Pacific International didn’t have any significant weather-related gaps in supplies this season, Dill said. The company markets year-round supplies of broccoli and cauliflower from the Santa Maria growing region. It also markets lettuces, spinach, cilantro, cabbages and other Santa Maria-grown vegetables.
Paul Allen, owner and president of Santa Maria, Calif.-based Main Street Produce, also said the spring weather has been good for growing.
Although Main Street’s fields received about 2 inches of rain in mid-March, rainfall totals for the year were about half of normal. Main Street pumped water from wells to run through its drip irrigation systems, and its crops looked good in late March, Allen said.
Ande Manos, saleswoman for Babé Farms, Santa Maria, said this year has been relatively cool and dry.
“We had some really cold overnight temperatures back in December that really stifled the growth of a lot of root crops and set us back a bit,” she said.
While the crops can handle occasional cold, several consecutive days of low temperatures that can take a toll, she said. Manos said Babé Farms, which uses sprinklers and drip irrigation, had to water its crops “quite a bit more” than usual.
Spring brought better conditions, though, and Babé Farms has better availability of specialty carrots, beets and radishes, Manos said in late March. The company was gearing up for the Easter push for root vegetables.
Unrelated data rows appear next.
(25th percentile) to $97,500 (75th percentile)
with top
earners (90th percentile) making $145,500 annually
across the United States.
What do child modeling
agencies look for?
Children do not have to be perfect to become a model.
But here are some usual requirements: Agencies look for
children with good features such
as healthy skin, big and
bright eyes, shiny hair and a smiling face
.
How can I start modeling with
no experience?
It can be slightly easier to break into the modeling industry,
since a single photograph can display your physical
Dan Sutton, general manager of Pismo-Oceano Vegetable Exchange, Oceano, Calif., also said in late March that Santa Maria-area crops were doing well and vegetable quality was good.
Pismo-Oceano specializes in Asian vegetables, including bok choy, napa cabbage, shanghai (baby) bok choy and broccoli. It also markets lettuce, cabbage, cilantro and parsley.
Because the weather had been mild and dry, the company’s growers didn’t miss many scheduled plantings.
“We’ve been able to get into our fields pretty promptly,” Sutton said.
Because there weren’t many of the usual planting delays, early-season volumes were larger than usual.
Grower-shippers said demand for Santa Maria spring crops was low initially because of excess supplies from the region and other growing areas.